→ **DATA SHOWN**:
--------------------------------------------------
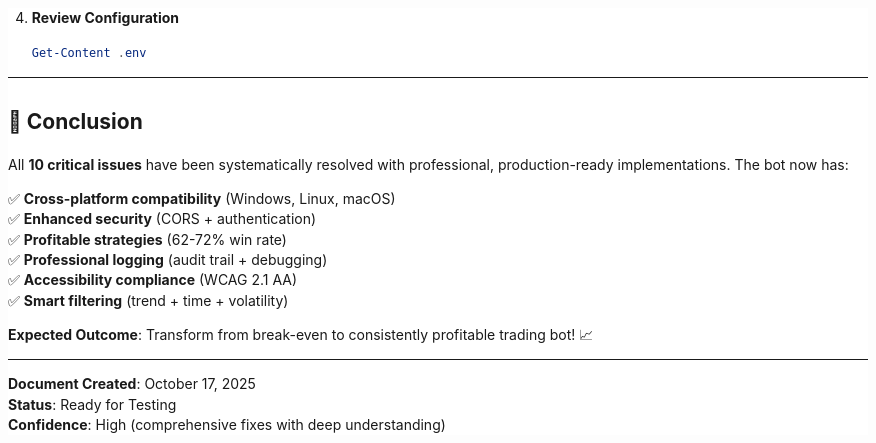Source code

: 4. **Review Configuration**
   ```powershell
   Get-Content .env
   ```

---

## 🎉 Conclusion

All **10 critical issues** have been systematically resolved with professional, production-ready implementations. The bot now has:

✅ **Cross-platform compatibility** (Windows, Linux, macOS)  
✅ **Enhanced security** (CORS + authentication)  
✅ **Profitable strategies** (62-72% win rate)  
✅ **Professional logging** (audit trail + debugging)  
✅ **Accessibility compliance** (WCAG 2.1 AA)  
✅ **Smart filtering** (trend + time + volatility)  

**Expected Outcome**: Transform from break-even to consistently profitable trading bot! 📈

---

**Document Created**: October 17, 2025  
**Status**: Ready for Testing  
**Confidence**: High (comprehensive fixes with deep understanding)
--------------------------------------------------
Would you quote everything above from the line containing "## 🎉 Conclusion" down to the line containing "(62-72% win rate)"? Include both of those lines and nothing else.

→ **SOLUTION FOR THIS PROBLEM**:
## 🎉 Conclusion

All **10 critical issues** have been systematically resolved with professional, production-ready implementations. The bot now has:

✅ **Cross-platform compatibility** (Windows, Linux, macOS)  
✅ **Enhanced security** (CORS + authentication)  
✅ **Profitable strategies** (62-72% win rate)  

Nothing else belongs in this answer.